Draghi joins a chorus of European officials and US lawmakers to speak out against the tariffs and warn of negative consequences for the global economy. The European Union on Wednesday urged Trump to rethink the tariffs, challenging US national security claims and threatening to strike back unless the White House reverses course.
In another sign of growing tensions between Europe and the US, Draghi offered a critique of US plans to roll back postcrisis financial rules, which would relax dozens of rules for small to medium-size banks, the Dow Jones said in its report.
“I would flag this in one major risk in the years ahead,” he said, adding that the rollback would “repeat the same mistake” legislators made in the years leading up to 2008.
The possibility of an international trade war and a more fragile financial system didn’t prevent the ECB from signaling a shift toward tighter monetary policy.
In a policy statement, the ECB dropped a long-held pledge to accelerate its 30 billion euros ($37 billion) monthly bond-buying program if the region’s economy deteriorates. That promise, designed to reassure investors, had been criticized by some ECB officials as excessive given the strength of the bloc’s economic recovery.
The move sets the ECB firmly on course to phase out a historic stimulus program that is credited with reinvigorating growth in the 19-nation eurozone but has faced heavy criticism in the bloc’s biggest economy, Germany.
Draghi played down the significance of the move, saying it reflected the pickup in growth since the pledge was introduced at the end of 2016.
“It’s essentially a backward-looking decision,” he said, stressing that “victory cannot be declared yet” in the central bank’s battle to raise the annual rate of inflation.
The euro nudged higher after the policy announcement to trade up 0.1 percent against the dollar on the day, before losing ground to trade 0.3 percent lower after Draghi’s press conference.

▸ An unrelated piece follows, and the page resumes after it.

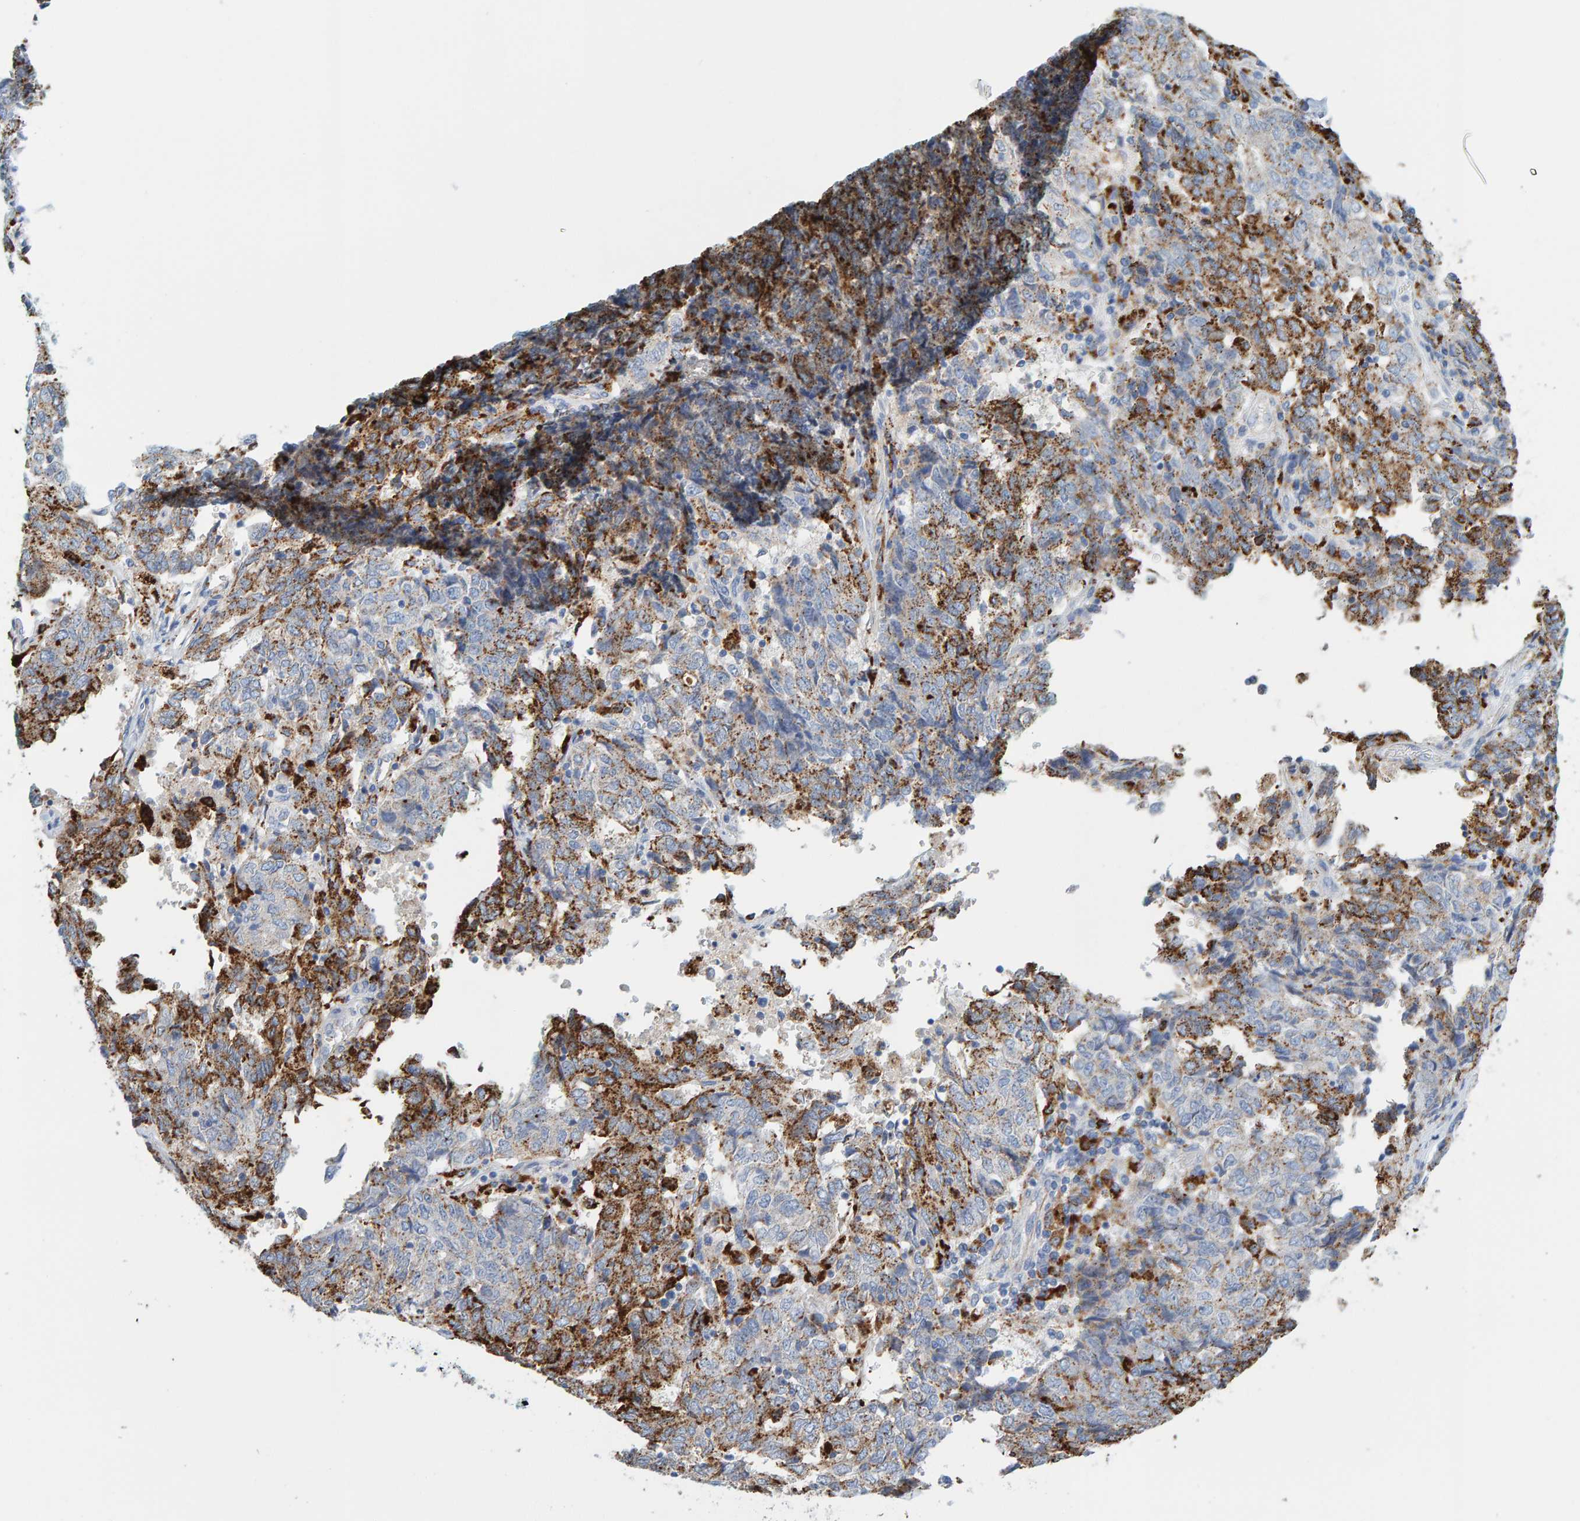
{"staining": {"intensity": "moderate", "quantity": ">75%", "location": "cytoplasmic/membranous"}, "tissue": "endometrial cancer", "cell_type": "Tumor cells", "image_type": "cancer", "snomed": [{"axis": "morphology", "description": "Adenocarcinoma, NOS"}, {"axis": "topography", "description": "Endometrium"}], "caption": "Moderate cytoplasmic/membranous protein staining is seen in about >75% of tumor cells in endometrial adenocarcinoma. The protein of interest is shown in brown color, while the nuclei are stained blue.", "gene": "BIN3", "patient": {"sex": "female", "age": 80}}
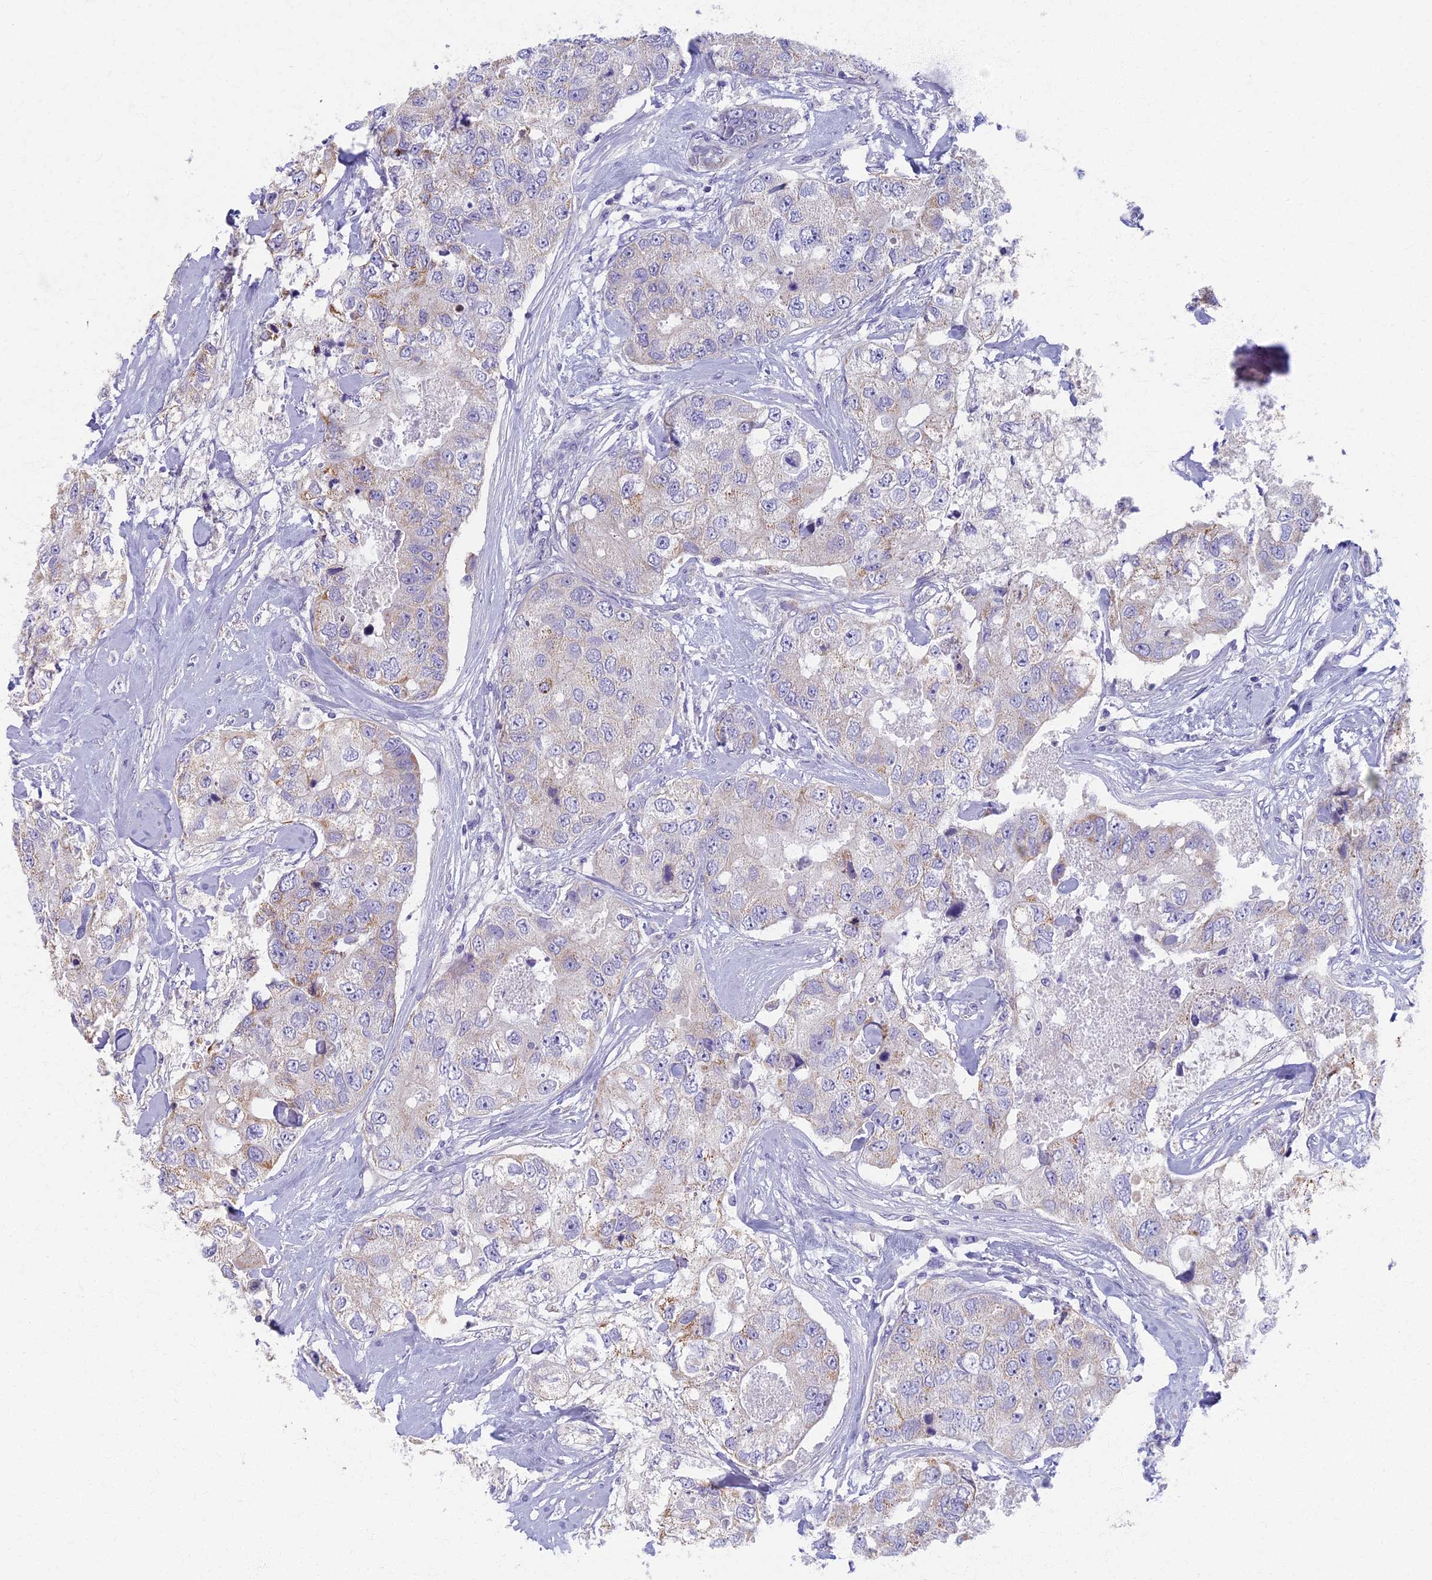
{"staining": {"intensity": "weak", "quantity": "<25%", "location": "cytoplasmic/membranous"}, "tissue": "breast cancer", "cell_type": "Tumor cells", "image_type": "cancer", "snomed": [{"axis": "morphology", "description": "Duct carcinoma"}, {"axis": "topography", "description": "Breast"}], "caption": "Tumor cells are negative for protein expression in human breast infiltrating ductal carcinoma. (DAB (3,3'-diaminobenzidine) immunohistochemistry with hematoxylin counter stain).", "gene": "AP4E1", "patient": {"sex": "female", "age": 62}}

The decision to drop the pledge was accompanied by new forecasts from the ECB’s economists, who now project growth at 2.4 percent this year, compared with 2.3 percent when they last released projections in December, Dow Jones reported.
That upgrade indicates that the ECB doesn’t expect the threat of a trade conflict with the US to weigh heavily on the eurozone economy this year.
Trump is expected to sign a decree this week laying out his plan to impose new tariffs on steel and aluminum, sparing both Canada and Mexico. That could happen as soon as Thursday afternoon.
The direct impact of the proposed tariffs is likely to be modest. Economists at UBS calculate that sales of steel account for just 1.4 percent of eurozone exports to the U.S., or 0.2 percent of total eurozone exports. However, there is a risk of an escalation that could inflict greater damage.
Investors have been watching closely for signs as to when the Frankfurt-based central bank will phase out its quantitative-easing, or QE, program and start raising interest rates. The timing of that decision will have a large impact on market interest rates and asset prices.
The ECB said in its statement that it will continue to purchase bonds through September, “or beyond if necessary,” and that its key interest rates won’t rise “for an extended period of time.”
The eurozone economy grew at an annualized pace of 2.4 percent in the fourth quarter of last year, and unemployment is expected to fall to 8 percent by the end of the year, the lowest level in a decade.
Inflation has remained weak, however. It slid to just 1.2 percent last month, some way from the ECB’s target of just below 2 percent. The ECB’s economists cut their inflation forecast for next year to 1.4 percent from 1.5 percent, but still see a pickup to 1.7 percent in 2020.
ECB officials had signaled they could give fresh guidance on the QE program early this year, but analysts had curbed their expectations for Thursday’s meeting in recent days, pointing to burgeoning risks in the world economy, according to the Dow Jones report.
Financial markets have seesawed since the ECB’s January policy meeting amid concerns over the retreat of central banks and the risk of global trade wars.
Draghi also said the ECB is closely monitoring financial-market volatility and a recent appreciation of the euro currency, which has risen from $1.06 a year ago.